• What is being asked
Could you update the records below so that every "pixels" becomes "image pixels", with everything else left unchanged?

• Data for this task
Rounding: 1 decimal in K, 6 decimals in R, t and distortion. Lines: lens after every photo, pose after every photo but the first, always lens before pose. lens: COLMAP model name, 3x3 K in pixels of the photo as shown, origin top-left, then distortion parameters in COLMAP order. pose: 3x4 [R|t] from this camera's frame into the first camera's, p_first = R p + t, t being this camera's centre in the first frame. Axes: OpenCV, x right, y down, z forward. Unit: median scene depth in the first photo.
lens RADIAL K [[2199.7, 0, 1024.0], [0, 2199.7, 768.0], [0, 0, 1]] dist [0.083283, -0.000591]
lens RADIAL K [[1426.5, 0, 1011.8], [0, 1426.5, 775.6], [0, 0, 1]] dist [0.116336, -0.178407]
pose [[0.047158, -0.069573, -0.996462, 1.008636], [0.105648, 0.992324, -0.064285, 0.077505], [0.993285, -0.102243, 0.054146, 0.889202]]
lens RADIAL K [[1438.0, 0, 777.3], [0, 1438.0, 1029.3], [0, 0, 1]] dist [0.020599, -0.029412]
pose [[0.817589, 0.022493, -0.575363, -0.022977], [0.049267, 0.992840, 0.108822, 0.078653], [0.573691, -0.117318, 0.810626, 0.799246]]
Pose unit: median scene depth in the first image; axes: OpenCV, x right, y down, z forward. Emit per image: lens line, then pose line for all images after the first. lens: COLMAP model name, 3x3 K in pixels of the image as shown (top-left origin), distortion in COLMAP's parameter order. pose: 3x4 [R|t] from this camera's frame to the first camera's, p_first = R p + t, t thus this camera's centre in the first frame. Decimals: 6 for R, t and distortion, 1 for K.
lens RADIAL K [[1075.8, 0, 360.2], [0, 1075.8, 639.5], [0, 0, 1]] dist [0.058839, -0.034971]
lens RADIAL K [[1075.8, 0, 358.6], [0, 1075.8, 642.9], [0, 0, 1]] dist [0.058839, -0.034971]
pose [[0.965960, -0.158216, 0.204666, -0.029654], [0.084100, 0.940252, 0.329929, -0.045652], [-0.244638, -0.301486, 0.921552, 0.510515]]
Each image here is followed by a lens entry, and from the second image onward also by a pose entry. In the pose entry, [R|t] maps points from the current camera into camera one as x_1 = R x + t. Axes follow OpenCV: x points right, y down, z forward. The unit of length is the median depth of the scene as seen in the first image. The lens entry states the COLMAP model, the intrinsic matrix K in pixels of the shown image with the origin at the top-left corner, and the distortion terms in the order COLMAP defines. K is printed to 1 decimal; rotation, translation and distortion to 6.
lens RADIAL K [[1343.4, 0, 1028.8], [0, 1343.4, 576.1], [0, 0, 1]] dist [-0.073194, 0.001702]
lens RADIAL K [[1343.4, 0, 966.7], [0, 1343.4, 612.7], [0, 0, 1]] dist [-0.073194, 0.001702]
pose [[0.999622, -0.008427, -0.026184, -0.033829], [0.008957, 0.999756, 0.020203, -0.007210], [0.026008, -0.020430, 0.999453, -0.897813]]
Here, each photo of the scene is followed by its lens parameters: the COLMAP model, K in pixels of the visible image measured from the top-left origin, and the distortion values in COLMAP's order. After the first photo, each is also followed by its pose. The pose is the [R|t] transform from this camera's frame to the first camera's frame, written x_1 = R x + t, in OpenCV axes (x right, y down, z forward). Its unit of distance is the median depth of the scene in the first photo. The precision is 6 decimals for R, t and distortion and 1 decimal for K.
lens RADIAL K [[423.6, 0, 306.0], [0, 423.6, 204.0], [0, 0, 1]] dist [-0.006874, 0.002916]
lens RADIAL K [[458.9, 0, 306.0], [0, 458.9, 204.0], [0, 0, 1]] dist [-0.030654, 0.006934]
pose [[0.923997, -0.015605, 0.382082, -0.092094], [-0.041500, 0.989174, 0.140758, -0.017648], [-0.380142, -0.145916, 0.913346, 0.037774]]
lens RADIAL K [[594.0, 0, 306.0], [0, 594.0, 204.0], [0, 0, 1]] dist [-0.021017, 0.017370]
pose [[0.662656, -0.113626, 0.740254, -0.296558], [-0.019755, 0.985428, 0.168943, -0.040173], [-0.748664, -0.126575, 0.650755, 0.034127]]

• Completed task
Rounding: 1 decimal in K, 6 decimals in R, t and distortion. Lines: lens after every photo, pose after every photo but the first, always lens before pose. lens: COLMAP model name, 3x3 K in image pixels of the photo as shown, origin top-left, then distortion parameters in COLMAP order. pose: 3x4 [R|t] from this camera's frame into the first camera's, p_first = R p + t, t being this camera's centre in the first frame. Axes: OpenCV, x right, y down, z forward. Unit: median scene depth in the first photo.
lens RADIAL K [[2199.7, 0, 1024.0], [0, 2199.7, 768.0], [0, 0, 1]] dist [0.083283, -0.000591]
lens RADIAL K [[1426.5, 0, 1011.8], [0, 1426.5, 775.6], [0, 0, 1]] dist [0.116336, -0.178407]
pose [[0.047158, -0.069573, -0.996462, 1.008636], [0.105648, 0.992324, -0.064285, 0.077505], [0.993285, -0.102243, 0.054146, 0.889202]]
lens RADIAL K [[1438.0, 0, 777.3], [0, 1438.0, 1029.3], [0, 0, 1]] dist [0.020599, -0.029412]
pose [[0.817589, 0.022493, -0.575363, -0.022977], [0.049267, 0.992840, 0.108822, 0.078653], [0.573691, -0.117318, 0.810626, 0.799246]]
Pose unit: median scene depth in the first image; axes: OpenCV, x right, y down, z forward. Emit per image: lens line, then pose line for all images after the first. lens: COLMAP model name, 3x3 K in image pixels of the image as shown (top-left origin), distortion in COLMAP's parameter order. pose: 3x4 [R|t] from this camera's frame to the first camera's, p_first = R p + t, t thus this camera's centre in the first frame. Decimals: 6 for R, t and distortion, 1 for K.
lens RADIAL K [[1075.8, 0, 360.2], [0, 1075.8, 639.5], [0, 0, 1]] dist [0.058839, -0.034971]
lens RADIAL K [[1075.8, 0, 358.6], [0, 1075.8, 642.9], [0, 0, 1]] dist [0.058839, -0.034971]
pose [[0.965960, -0.158216, 0.204666, -0.029654], [0.084100, 0.940252, 0.329929, -0.045652], [-0.244638, -0.301486, 0.921552, 0.510515]]
Each image here is followed by a lens entry, and from the second image onward also by a pose entry. In the pose entry, [R|t] maps points from the current camera into camera one as x_1 = R x + t. Axes follow OpenCV: x points right, y down, z forward. The unit of length is the median depth of the scene as seen in the first image. The lens entry states the COLMAP model, the intrinsic matrix K in image pixels of the shown image with the origin at the top-left corner, and the distortion terms in the order COLMAP defines. K is printed to 1 decimal; rotation, translation and distortion to 6.
lens RADIAL K [[1343.4, 0, 1028.8], [0, 1343.4, 576.1], [0, 0, 1]] dist [-0.073194, 0.001702]
lens RADIAL K [[1343.4, 0, 966.7], [0, 1343.4, 612.7], [0, 0, 1]] dist [-0.073194, 0.001702]
pose [[0.999622, -0.008427, -0.026184, -0.033829], [0.008957, 0.999756, 0.020203, -0.007210], [0.026008, -0.020430, 0.999453, -0.897813]]
Here, each photo of the scene is followed by its lens parameters: the COLMAP model, K in image pixels of the visible image measured from the top-left origin, and the distortion values in COLMAP's order. After the first photo, each is also followed by its pose. The pose is the [R|t] transform from this camera's frame to the first camera's frame, written x_1 = R x + t, in OpenCV axes (x right, y down, z forward). Its unit of distance is the median depth of the scene in the first photo. The precision is 6 decimals for R, t and distortion and 1 decimal for K.
lens RADIAL K [[423.6, 0, 306.0], [0, 423.6, 204.0], [0, 0, 1]] dist [-0.006874, 0.002916]
lens RADIAL K [[458.9, 0, 306.0], [0, 458.9, 204.0], [0, 0, 1]] dist [-0.030654, 0.006934]
pose [[0.923997, -0.015605, 0.382082, -0.092094], [-0.041500, 0.989174, 0.140758, -0.017648], [-0.380142, -0.145916, 0.913346, 0.037774]]
lens RADIAL K [[594.0, 0, 306.0], [0, 594.0, 204.0], [0, 0, 1]] dist [-0.021017, 0.017370]
pose [[0.662656, -0.113626, 0.740254, -0.296558], [-0.019755, 0.985428, 0.168943, -0.040173], [-0.748664, -0.126575, 0.650755, 0.034127]]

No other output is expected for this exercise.